Bin ich der einzige, der das Problem hat?

uhai

----------

## Josef.95

Probiere doch auch mal ein anderen Rohling, nicht jeder Rohling ist mit jedem Brenner kompatibel.

Oder teste auch mal ob das brennen von einer LiveCD, oder eines anderen Betriebssystem aus klappen würde.

Evtl. auch mal schauen ob es für dein Brenner ein Firmware Update gibt,

Infos hierzu findet man meist auf den Hersteller Seiten.

Evtl gibt dein Brenner auch einfach langsam den Geist auf, die Dinger laufen nicht ewig...

----------

## ScytheMan

möglich wäre auch mal ein brennen per brasero mit backend cdrtools, damit würde sich k3b als fehlerquelle ausschließen (wenn es da nicht funktioniert, liegts wohl nicht am frontend),

brasero unterstützt noch ein paar andere backends, evtl. kannst du mit denen rumspielen, nämlich: growisofs und libburn.

wenns dann immer noch nicht funktioniert, anderes betriebssystem wählen, dort probieren, wenn dann nicht liegts wohl an der hardware bzw. firmware wie josef schon sagt.

evtl. hilft es auch die brenngeschwindigkeit zu beschränken?

----------

## uhai

schade, ist die Hardware. Unter XP mit Nero geht es auch nicht...

Dann muss ich nach Weihnachten wohl erstmal eine neue Kiste besorgen. Der Athlon 1250 ist eh langsam...  :Very Happy: 

Danke für Eure Unterstützung

uhai

----------

- GEGEBENE EINTRÄGE:

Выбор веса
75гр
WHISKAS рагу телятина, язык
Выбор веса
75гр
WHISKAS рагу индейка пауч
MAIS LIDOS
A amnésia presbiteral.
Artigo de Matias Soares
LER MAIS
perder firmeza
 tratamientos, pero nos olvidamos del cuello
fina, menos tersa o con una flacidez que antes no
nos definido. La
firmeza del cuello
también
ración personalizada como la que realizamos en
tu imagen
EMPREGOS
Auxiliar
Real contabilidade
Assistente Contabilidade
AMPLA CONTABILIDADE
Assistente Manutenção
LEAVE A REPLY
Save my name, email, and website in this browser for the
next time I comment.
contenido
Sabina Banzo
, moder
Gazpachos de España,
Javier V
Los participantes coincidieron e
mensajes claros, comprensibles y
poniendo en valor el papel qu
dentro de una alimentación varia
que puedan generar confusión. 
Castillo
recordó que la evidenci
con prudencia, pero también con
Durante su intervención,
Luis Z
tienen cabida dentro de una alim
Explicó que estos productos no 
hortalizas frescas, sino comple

==

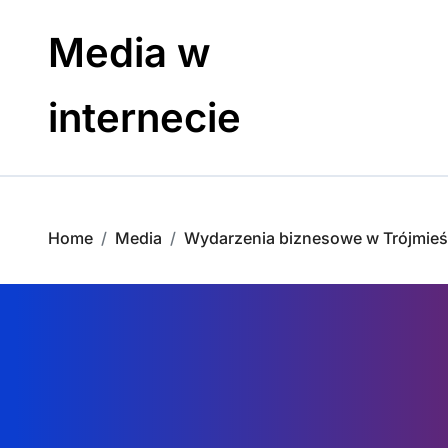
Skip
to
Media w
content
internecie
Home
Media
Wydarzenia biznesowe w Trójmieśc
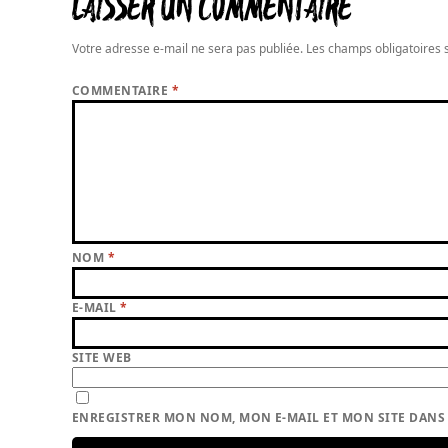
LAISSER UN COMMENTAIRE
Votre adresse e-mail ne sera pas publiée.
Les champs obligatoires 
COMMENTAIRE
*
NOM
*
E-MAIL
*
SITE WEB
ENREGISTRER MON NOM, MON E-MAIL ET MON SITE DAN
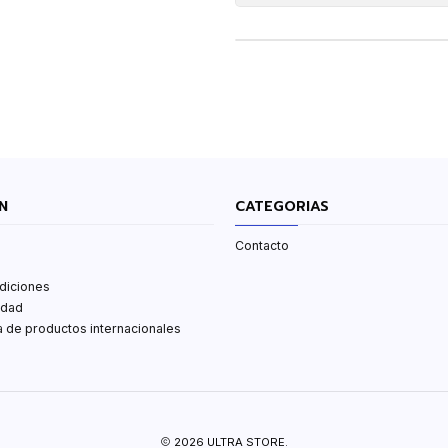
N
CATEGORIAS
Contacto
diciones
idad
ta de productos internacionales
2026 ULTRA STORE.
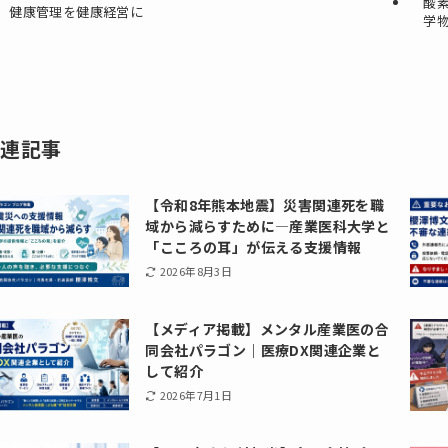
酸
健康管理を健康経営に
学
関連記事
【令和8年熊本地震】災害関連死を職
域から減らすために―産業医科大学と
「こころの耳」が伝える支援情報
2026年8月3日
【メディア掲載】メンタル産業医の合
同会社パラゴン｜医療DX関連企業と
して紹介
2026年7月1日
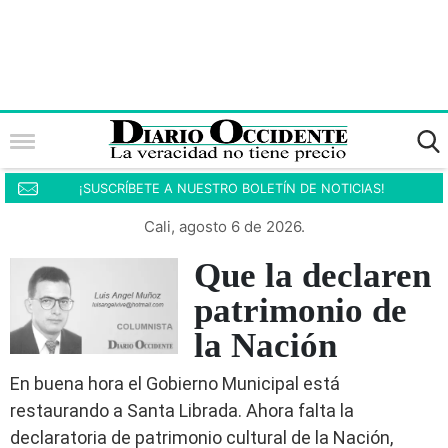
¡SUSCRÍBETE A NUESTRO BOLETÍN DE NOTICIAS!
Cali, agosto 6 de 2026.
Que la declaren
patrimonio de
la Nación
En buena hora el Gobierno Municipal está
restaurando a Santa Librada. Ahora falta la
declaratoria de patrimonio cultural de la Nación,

- AUFGABE 1: Mit welchem Betriebssystem und welchem Programm klappte das Brennen laut uhais letztem Beitrag im Lesetext ebenfalls nicht?
- AUFGABE 2: Schreibe aus dem Lesetext die Stelle ab, die mit "Probiere doch auch" beginnt und mit "laufen nicht ewig..." endet.

- LÖSUNG 1: Unter XP mit Nero.

- LÖSUNG 2:
Probiere doch auch mal ein anderen Rohling, nicht jeder Rohling ist mit jedem Brenner kompatibel.

Oder teste auch mal ob das brennen von einer LiveCD, oder eines anderen Betriebssystem aus klappen würde.

Evtl. auch mal schauen ob es für dein Brenner ein Firmware Update gibt,

Infos hierzu findet man meist auf den Hersteller Seiten.

Evtl gibt dein Brenner auch einfach langsam den Geist auf, die Dinger laufen nicht ewig...